WASHINGTON (AFP) -A US Navy captain said that a top secret US Defense Department intelligence operation had identified Mohammed Atta a year before the Egyptian led the September 11, 2001 attacks on New York and Washington.
Navy Captain Scott Philpott said the top secret US program called "Able Danger" had identified Atta as an Al-Qaeda member in early 2000, according to Fox News.
"Atta was identified by Able Danger in early 2000," Philpott — who worked on the program — was quoted as saying in a statement to Fox News.
Philpott”s statement appeared at odds with the Pentagon”s position Monday.
A Pentagon spokesman told reporters that a review has so far found no evidence that a secret intelligence operation identified Atta as a member of a US-based Al-Qaeda cell before the September 11 attacks.
"What we have found are mostly sort of general reference to terrorist cells that people were generally aware of," spokesman Lawrence DiRita said.

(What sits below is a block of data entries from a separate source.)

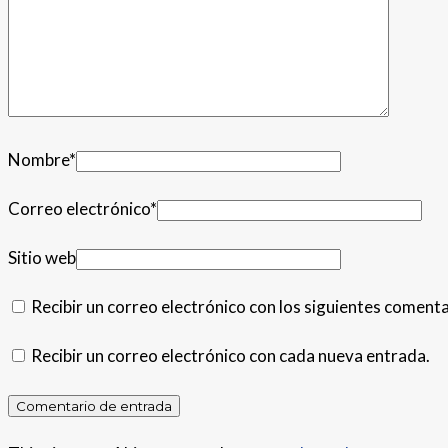
Nombre
*
Correo electrónico
*
Sitio web
Recibir un correo electrónico con los siguientes comenta
Recibir un correo electrónico con cada nueva entrada.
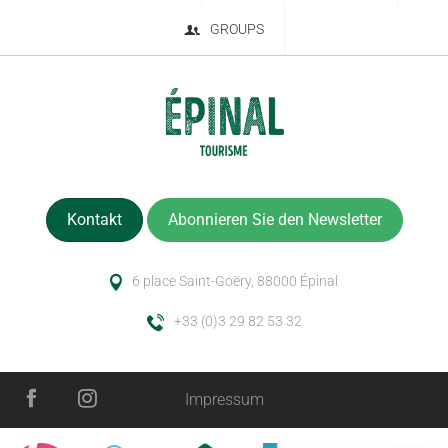
GROUPS
Kontakt
Abonnieren Sie den Newsletter
6 place Saint-Goëry, 88000 Épinal
+33 (0)3 29 82 53 32
Impressum
Zeitplan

Representative Curt Weldon (news, bio, voting record) and Lieutenant Colonel Anthony Shaffer have charged that Atta and three other September 11 hijackers were identified as early as mid-2000 through the data-mining program codenamed Able Danger.
Weldon and Shaffer have said all four appeared as members of a Brooklyn-based Al-Qaeda cell on an Able Danger chart that was presented to the US Special Operations Command in early to mid-2000.
They said the group had recommended the information be shared with the FBI, but that the command”s lawyers rejected that course of action.
DiRita said earlier Monday that a review of materials related to Able Danger has so far turned up no evidence that it identified Atta.
"I have briefed the Department of the Army, the Special Operations Command and the office of Dr. Cambone (the undersecretary of defense for intelligence) as well as the 9/11 commission. My story has remained consistent," Philpott told Fox News.
Atta was the reputed leader of the attacks on the World Trade Center and Pentagon, and the likely pilot of the jet which slammed into the north tower of the World Trade Center, according to media reports.